Formatting: `black .` and `isort .` (configured in pyproject.toml, line length 120). There is no test suite or CI; verification means running the example experiments (see smoke test below).

## Gotchas

- **RankDataset silently drops datasets.** Datasets are assigned to ranks round-robin, so launch with `nproc_per_node` at least equal to the number of training dataset YAMLs in the experiment config, or some datasets are silently skipped.
- **Smoke test = visuals on disk, not a green console.** After a code change, run a short training with `trainer.max_val_iter=3` (not 1) and `trainer.skip_first_validation=delay3` (first val after 3 steps), then confirm BOTH `visuals/train/` and `visuals/<val_key>/` under the run output folder are non-empty.
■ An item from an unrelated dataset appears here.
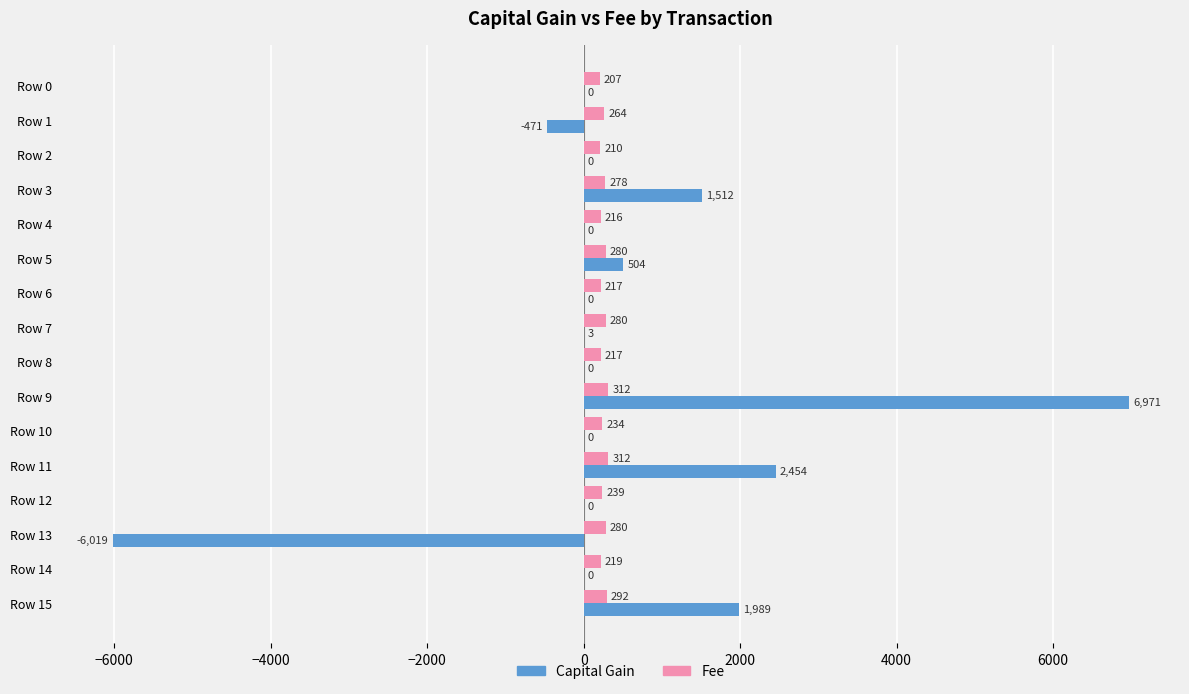

What is the average value of the Capital Gain series?

434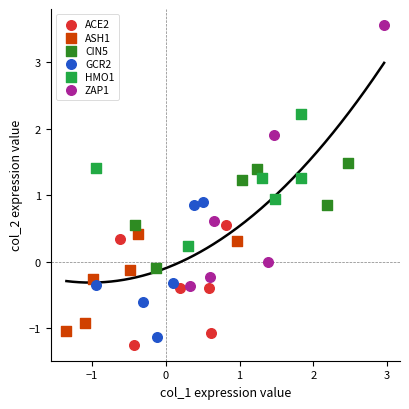

Which series reaches the maximum Y coordinate?

ZAP1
A wrapper swallows train-visual exceptions silently. Full validation can deadlock when the val set size is not a multiple of the world size.
- Pick a random `--master_port`; shared nodes usually run several jobs.
- **Never hardcode pixel/latent ratios.** Use `VAE_RATIO_THW` from `custom/utils/constants.py` instead of literal 4 / 8. Valid frame counts and conditioning frame counts follow `1 + 4*k` (e.g. 33, 41).
- Checkpoints trained in 2025 need `legacy_network_behavior=2` and `legacy_logistics_behavior=2` in `any4d_config` for inference (see README, "Legacy models").
- `job.group` / `job.name` determine the output folder and the wandb run name (a timestamp is prepended automatically); give every run a fresh descriptive name.
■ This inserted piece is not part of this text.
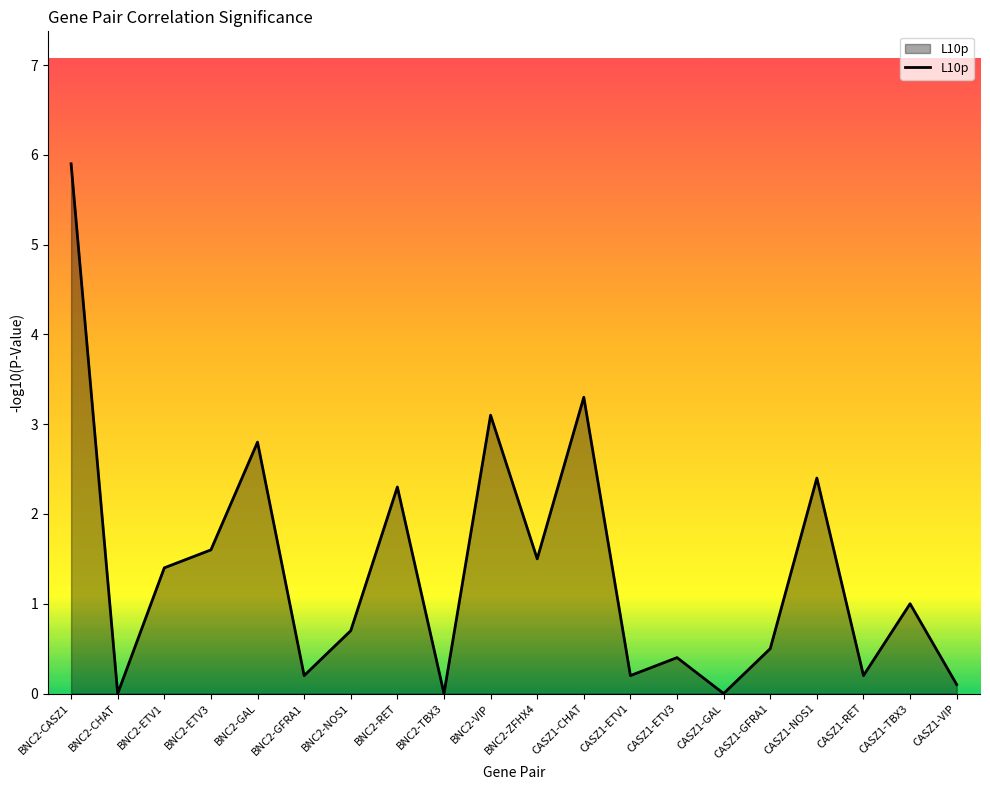

Reading right to left, transcribe all the data shown in this chart.

CASZ1-VIP=0.1	CASZ1-TBX3=1.0	CASZ1-RET=0.2	CASZ1-NOS1=2.4	CASZ1-GFRA1=0.5	CASZ1-GAL=0.0	CASZ1-ETV3=0.4	CASZ1-ETV1=0.2	CASZ1-CHAT=3.3	BNC2-ZFHX4=1.5	BNC2-VIP=3.1	BNC2-TBX3=0.0	BNC2-RET=2.3	BNC2-NOS1=0.7	BNC2-GFRA1=0.2	BNC2-GAL=2.8	BNC2-ETV3=1.6	BNC2-ETV1=1.4	BNC2-CHAT=0.0	BNC2-CASZ1=5.9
## Contribution guidelines

Follow `.github/copilot-instructions.md` when writing code, not just when reviewing. The recurring findings in this repo's PR reviews, roughly by frequency:

1. **Guard optionals.** Check for None and validate dict keys before access (e.g. `dit_path` may be None, cameras/trajectories may be absent for some datasets).
2. **Renames must sweep the whole repo.** Unrecognized config keys are silently ignored, so after renaming a config option or task name, grep every experiment config and YAML for the old key. Update comments and docstrings your change makes stale.
3. **Update all call sites on signature changes**, including legacy paths (`custom/legacy/`, `custom/eval/infer_vidar.py`, regression code).
4. **Backward compatibility is opt-in by default.** New behavior goes behind config flags defaulting to the old behavior; anything that changes training or inference outputs must be opt-in.
5. **No hardcoded paths, usernames, or magic numbers** (frame counts, view keys, bucket paths). Paths come from CLI args, configs, or env vars.
6. **Fail loudly.** No bare `except` returning None, no silent fallbacks or substring-match guesses; raise or warn clearly. No `os.system()`; avoid `subprocess` with `shell=True`.
7. **Distributed discipline.** Gate file writes to rank 0; warn once instead of per batch; no unconditional prints in train/val loops (they spam all ranks).
8. **Careful merges.** PRs have accidentally reverted prior fixes after bad rebases; diff against latest main before opening a PR and confirm nothing regressed.
9. **Keep diffs minimal and comments sparse.** Avoid drive-by refactors and verbose comment blocks over simple code.
10. Avoid `copy.deepcopy` of large batch dicts in hot loops. Never commit credentials.

PR flow: keep PRs draft until ready for review, add Copilot as a reviewer, and sign off commits (`git commit -s`, see CONTRIBUTING.md).